How to complete this task
After reading the data, copy it out in full and exactly.

Extracted data entries
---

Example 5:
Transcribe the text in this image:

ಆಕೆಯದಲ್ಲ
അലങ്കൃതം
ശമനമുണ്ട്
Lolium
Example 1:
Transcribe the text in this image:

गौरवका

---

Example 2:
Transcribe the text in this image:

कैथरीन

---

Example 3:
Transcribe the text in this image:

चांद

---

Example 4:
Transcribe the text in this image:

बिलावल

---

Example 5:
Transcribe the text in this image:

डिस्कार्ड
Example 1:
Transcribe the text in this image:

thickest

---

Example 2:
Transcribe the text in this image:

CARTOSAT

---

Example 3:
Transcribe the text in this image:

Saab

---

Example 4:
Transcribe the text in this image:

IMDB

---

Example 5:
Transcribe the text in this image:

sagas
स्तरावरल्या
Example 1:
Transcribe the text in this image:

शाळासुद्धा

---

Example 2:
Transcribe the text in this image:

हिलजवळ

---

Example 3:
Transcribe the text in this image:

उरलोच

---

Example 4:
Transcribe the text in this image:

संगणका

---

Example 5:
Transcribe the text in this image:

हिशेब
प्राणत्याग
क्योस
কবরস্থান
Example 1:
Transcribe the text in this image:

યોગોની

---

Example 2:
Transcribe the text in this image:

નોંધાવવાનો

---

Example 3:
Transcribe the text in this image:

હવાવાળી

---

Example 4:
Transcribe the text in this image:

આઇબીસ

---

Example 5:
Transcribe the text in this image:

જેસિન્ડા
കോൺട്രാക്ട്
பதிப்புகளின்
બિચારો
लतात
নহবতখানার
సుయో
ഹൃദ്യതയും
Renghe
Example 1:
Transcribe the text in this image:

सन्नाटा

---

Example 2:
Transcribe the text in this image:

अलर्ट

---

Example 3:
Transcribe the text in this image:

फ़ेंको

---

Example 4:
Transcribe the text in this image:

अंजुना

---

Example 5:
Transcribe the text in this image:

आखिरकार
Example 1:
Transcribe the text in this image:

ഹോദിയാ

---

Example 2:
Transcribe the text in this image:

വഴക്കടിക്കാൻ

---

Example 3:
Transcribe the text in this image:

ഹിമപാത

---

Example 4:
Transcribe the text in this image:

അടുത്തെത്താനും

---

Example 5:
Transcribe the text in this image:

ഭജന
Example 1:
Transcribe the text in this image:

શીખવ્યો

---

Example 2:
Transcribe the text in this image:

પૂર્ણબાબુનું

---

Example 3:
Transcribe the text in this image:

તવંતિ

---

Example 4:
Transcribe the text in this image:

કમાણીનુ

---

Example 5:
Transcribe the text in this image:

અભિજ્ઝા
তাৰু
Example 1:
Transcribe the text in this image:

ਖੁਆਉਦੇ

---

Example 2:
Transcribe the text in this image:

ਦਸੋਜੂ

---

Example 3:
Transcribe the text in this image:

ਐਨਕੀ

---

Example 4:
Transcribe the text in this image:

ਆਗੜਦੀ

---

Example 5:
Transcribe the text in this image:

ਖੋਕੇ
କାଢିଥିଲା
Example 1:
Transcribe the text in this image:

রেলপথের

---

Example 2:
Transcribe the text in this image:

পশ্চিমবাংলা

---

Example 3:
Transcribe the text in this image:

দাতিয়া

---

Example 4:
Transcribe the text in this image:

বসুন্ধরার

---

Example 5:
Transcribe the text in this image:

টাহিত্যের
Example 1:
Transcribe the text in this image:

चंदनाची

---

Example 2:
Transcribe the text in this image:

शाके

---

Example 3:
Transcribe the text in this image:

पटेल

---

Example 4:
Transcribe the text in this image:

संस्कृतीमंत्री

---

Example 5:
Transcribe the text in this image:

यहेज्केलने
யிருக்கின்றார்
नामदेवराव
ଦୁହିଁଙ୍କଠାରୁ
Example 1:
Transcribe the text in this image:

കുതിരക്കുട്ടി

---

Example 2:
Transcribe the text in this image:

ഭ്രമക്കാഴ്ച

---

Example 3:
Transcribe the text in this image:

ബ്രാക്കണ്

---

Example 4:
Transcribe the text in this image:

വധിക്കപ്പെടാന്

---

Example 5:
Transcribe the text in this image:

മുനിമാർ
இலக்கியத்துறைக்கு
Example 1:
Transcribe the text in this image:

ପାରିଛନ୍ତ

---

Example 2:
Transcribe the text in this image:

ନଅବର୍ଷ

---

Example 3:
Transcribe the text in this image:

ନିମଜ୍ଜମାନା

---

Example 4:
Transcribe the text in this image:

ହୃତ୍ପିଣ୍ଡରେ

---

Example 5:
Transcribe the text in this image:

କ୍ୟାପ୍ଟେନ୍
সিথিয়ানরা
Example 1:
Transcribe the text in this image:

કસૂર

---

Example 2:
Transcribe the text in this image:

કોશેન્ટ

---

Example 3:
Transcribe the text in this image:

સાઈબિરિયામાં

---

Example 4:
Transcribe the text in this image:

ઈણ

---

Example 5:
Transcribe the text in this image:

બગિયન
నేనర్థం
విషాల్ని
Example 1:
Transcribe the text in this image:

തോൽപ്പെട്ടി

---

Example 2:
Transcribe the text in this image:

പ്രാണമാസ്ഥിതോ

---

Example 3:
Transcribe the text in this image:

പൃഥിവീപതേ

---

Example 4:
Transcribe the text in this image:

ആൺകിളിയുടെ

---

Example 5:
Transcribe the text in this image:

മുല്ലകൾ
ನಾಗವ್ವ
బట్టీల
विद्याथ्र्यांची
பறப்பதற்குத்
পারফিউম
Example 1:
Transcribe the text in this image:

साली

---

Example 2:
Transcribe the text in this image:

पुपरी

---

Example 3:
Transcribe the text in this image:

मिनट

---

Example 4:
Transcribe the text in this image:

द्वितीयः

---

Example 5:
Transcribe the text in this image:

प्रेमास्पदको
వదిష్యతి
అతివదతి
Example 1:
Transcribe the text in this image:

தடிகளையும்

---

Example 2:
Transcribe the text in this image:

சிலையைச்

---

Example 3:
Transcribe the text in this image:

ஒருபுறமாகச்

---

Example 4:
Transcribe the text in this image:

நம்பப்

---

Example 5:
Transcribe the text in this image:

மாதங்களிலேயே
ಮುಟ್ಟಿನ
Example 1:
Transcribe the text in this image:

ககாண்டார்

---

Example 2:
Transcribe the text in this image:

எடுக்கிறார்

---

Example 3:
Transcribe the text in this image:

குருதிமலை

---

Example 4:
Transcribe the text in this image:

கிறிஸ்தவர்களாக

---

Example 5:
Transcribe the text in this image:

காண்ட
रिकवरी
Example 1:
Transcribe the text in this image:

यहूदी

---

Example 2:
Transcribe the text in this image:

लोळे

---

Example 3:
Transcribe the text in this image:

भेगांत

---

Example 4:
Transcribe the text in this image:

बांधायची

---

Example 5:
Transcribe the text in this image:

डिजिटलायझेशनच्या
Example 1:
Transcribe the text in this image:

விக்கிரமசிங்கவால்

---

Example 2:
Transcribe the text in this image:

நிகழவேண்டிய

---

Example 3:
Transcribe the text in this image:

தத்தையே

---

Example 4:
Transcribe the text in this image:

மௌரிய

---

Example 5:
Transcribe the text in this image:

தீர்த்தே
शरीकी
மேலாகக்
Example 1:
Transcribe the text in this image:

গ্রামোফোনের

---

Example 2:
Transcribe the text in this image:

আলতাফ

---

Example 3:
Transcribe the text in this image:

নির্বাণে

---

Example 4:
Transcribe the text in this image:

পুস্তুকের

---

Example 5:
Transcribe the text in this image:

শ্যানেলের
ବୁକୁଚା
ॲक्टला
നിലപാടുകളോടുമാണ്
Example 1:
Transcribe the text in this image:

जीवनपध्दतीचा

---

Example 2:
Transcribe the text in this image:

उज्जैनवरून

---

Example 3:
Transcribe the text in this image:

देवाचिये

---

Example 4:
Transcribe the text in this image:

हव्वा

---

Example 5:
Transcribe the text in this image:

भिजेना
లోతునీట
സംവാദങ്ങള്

Task solution
---

Example 5:
Transcribe the text in this image:

ಆಕೆಯದಲ್ಲ
അലങ്കൃതം
ശമനമുണ്ട്
Lolium
Example 1:
Transcribe the text in this image:

गौरवका

---

Example 2:
Transcribe the text in this image:

कैथरीन

---

Example 3:
Transcribe the text in this image:

चांद

---

Example 4:
Transcribe the text in this image:

बिलावल

---

Example 5:
Transcribe the text in this image:

डिस्कार्ड
Example 1:
Transcribe the text in this image:

thickest

---

Example 2:
Transcribe the text in this image:

CARTOSAT

---

Example 3:
Transcribe the text in this image:

Saab

---

Example 4:
Transcribe the text in this image:

IMDB

---

Example 5:
Transcribe the text in this image:

sagas
स्तरावरल्या
Example 1:
Transcribe the text in this image:

शाळासुद्धा

---

Example 2:
Transcribe the text in this image:

हिलजवळ

---

Example 3:
Transcribe the text in this image:

उरलोच

---

Example 4:
Transcribe the text in this image:

संगणका

---

Example 5:
Transcribe the text in this image:

हिशेब
प्राणत्याग
क्योस
কবরস্থান
Example 1:
Transcribe the text in this image:

યોગોની

---

Example 2:
Transcribe the text in this image:

નોંધાવવાનો

---

Example 3:
Transcribe the text in this image:

હવાવાળી

---

Example 4:
Transcribe the text in this image:

આઇબીસ

---

Example 5:
Transcribe the text in this image:

જેસિન્ડા
കോൺട്രാക്ട്
பதிப்புகளின்
બિચારો
लतात
নহবতখানার
సుయో
ഹൃദ്യതയും
Renghe
Example 1:
Transcribe the text in this image:

सन्नाटा

---

Example 2:
Transcribe the text in this image:

अलर्ट

---

Example 3:
Transcribe the text in this image:

फ़ेंको

---

Example 4:
Transcribe the text in this image:

अंजुना

---

Example 5:
Transcribe the text in this image:

आखिरकार
Example 1:
Transcribe the text in this image:

ഹോദിയാ

---

Example 2:
Transcribe the text in this image:

വഴക്കടിക്കാൻ

---

Example 3:
Transcribe the text in this image:

ഹിമപാത

---

Example 4:
Transcribe the text in this image:

അടുത്തെത്താനും

---

Example 5:
Transcribe the text in this image:

ഭജന
Example 1:
Transcribe the text in this image:

શીખવ્યો

---

Example 2:
Transcribe the text in this image:

પૂર્ણબાબુનું

---

Example 3:
Transcribe the text in this image:

તવંતિ

---

Example 4:
Transcribe the text in this image:

કમાણીનુ

---

Example 5:
Transcribe the text in this image:

અભિજ્ઝા
তাৰু
Example 1:
Transcribe the text in this image:

ਖੁਆਉਦੇ

---

Example 2:
Transcribe the text in this image:

ਦਸੋਜੂ

---

Example 3:
Transcribe the text in this image:

ਐਨਕੀ

---

Example 4:
Transcribe the text in this image:

ਆਗੜਦੀ

---

Example 5:
Transcribe the text in this image:

ਖੋਕੇ
କାଢିଥିଲା
Example 1:
Transcribe the text in this image:

রেলপথের

---

Example 2:
Transcribe the text in this image:

পশ্চিমবাংলা

---

Example 3:
Transcribe the text in this image:

দাতিয়া

---

Example 4:
Transcribe the text in this image:

বসুন্ধরার

---

Example 5:
Transcribe the text in this image:

টাহিত্যের
Example 1:
Transcribe the text in this image:

चंदनाची

---

Example 2:
Transcribe the text in this image:

शाके

---

Example 3:
Transcribe the text in this image:

पटेल

---

Example 4:
Transcribe the text in this image:

संस्कृतीमंत्री

---

Example 5:
Transcribe the text in this image:

यहेज्केलने
யிருக்கின்றார்
नामदेवराव
ଦୁହିଁଙ୍କଠାରୁ
Example 1:
Transcribe the text in this image:

കുതിരക്കുട്ടി

---

Example 2:
Transcribe the text in this image:

ഭ്രമക്കാഴ്ച

---

Example 3:
Transcribe the text in this image:

ബ്രാക്കണ്

---

Example 4:
Transcribe the text in this image:

വധിക്കപ്പെടാന്

---

Example 5:
Transcribe the text in this image:

മുനിമാർ
இலக்கியத்துறைக்கு
Example 1:
Transcribe the text in this image:

ପାରିଛନ୍ତ

---

Example 2:
Transcribe the text in this image:

ନଅବର୍ଷ

---

Example 3:
Transcribe the text in this image:

ନିମଜ୍ଜମାନା

---

Example 4:
Transcribe the text in this image:

ହୃତ୍ପିଣ୍ଡରେ

---

Example 5:
Transcribe the text in this image:

କ୍ୟାପ୍ଟେନ୍
সিথিয়ানরা
Example 1:
Transcribe the text in this image:

કસૂર

---

Example 2:
Transcribe the text in this image:

કોશેન્ટ

---

Example 3:
Transcribe the text in this image:

સાઈબિરિયામાં

---

Example 4:
Transcribe the text in this image:

ઈણ

---

Example 5:
Transcribe the text in this image:

બગિયન
నేనర్థం
విషాల్ని
Example 1:
Transcribe the text in this image:

തോൽപ്പെട്ടി

---

Example 2:
Transcribe the text in this image:

പ്രാണമാസ്ഥിതോ

---

Example 3:
Transcribe the text in this image:

പൃഥിവീപതേ

---

Example 4:
Transcribe the text in this image:

ആൺകിളിയുടെ

---

Example 5:
Transcribe the text in this image:

മുല്ലകൾ
ನಾಗವ್ವ
బట్టీల
विद्याथ्र्यांची
பறப்பதற்குத்
পারফিউম
Example 1:
Transcribe the text in this image:

साली

---

Example 2:
Transcribe the text in this image:

पुपरी

---

Example 3:
Transcribe the text in this image:

मिनट

---

Example 4:
Transcribe the text in this image:

द्वितीयः

---

Example 5:
Transcribe the text in this image:

प्रेमास्पदको
వదిష్యతి
అతివదతి
Example 1:
Transcribe the text in this image:

தடிகளையும்

---

Example 2:
Transcribe the text in this image:

சிலையைச்

---

Example 3:
Transcribe the text in this image:

ஒருபுறமாகச்

---

Example 4:
Transcribe the text in this image:

நம்பப்

---

Example 5:
Transcribe the text in this image:

மாதங்களிலேயே
ಮುಟ್ಟಿನ
Example 1:
Transcribe the text in this image:

ககாண்டார்

---

Example 2:
Transcribe the text in this image:

எடுக்கிறார்

---

Example 3:
Transcribe the text in this image:

குருதிமலை

---

Example 4:
Transcribe the text in this image:

கிறிஸ்தவர்களாக

---

Example 5:
Transcribe the text in this image:

காண்ட
रिकवरी
Example 1:
Transcribe the text in this image:

यहूदी

---

Example 2:
Transcribe the text in this image:

लोळे

---

Example 3:
Transcribe the text in this image:

भेगांत

---

Example 4:
Transcribe the text in this image:

बांधायची

---

Example 5:
Transcribe the text in this image:

डिजिटलायझेशनच्या
Example 1:
Transcribe the text in this image:

விக்கிரமசிங்கவால்

---

Example 2:
Transcribe the text in this image:

நிகழவேண்டிய

---

Example 3:
Transcribe the text in this image:

தத்தையே

---

Example 4:
Transcribe the text in this image:

மௌரிய

---

Example 5:
Transcribe the text in this image:

தீர்த்தே
शरीकी
மேலாகக்
Example 1:
Transcribe the text in this image:

গ্রামোফোনের

---

Example 2:
Transcribe the text in this image:

আলতাফ

---

Example 3:
Transcribe the text in this image:

নির্বাণে

---

Example 4:
Transcribe the text in this image:

পুস্তুকের

---

Example 5:
Transcribe the text in this image:

শ্যানেলের
ବୁକୁଚା
ॲक्टला
നിലപാടുകളോടുമാണ്
Example 1:
Transcribe the text in this image:

जीवनपध्दतीचा

---

Example 2:
Transcribe the text in this image:

उज्जैनवरून

---

Example 3:
Transcribe the text in this image:

देवाचिये

---

Example 4:
Transcribe the text in this image:

हव्वा

---

Example 5:
Transcribe the text in this image:

भिजेना
లోతునీట
സംവാദങ്ങള്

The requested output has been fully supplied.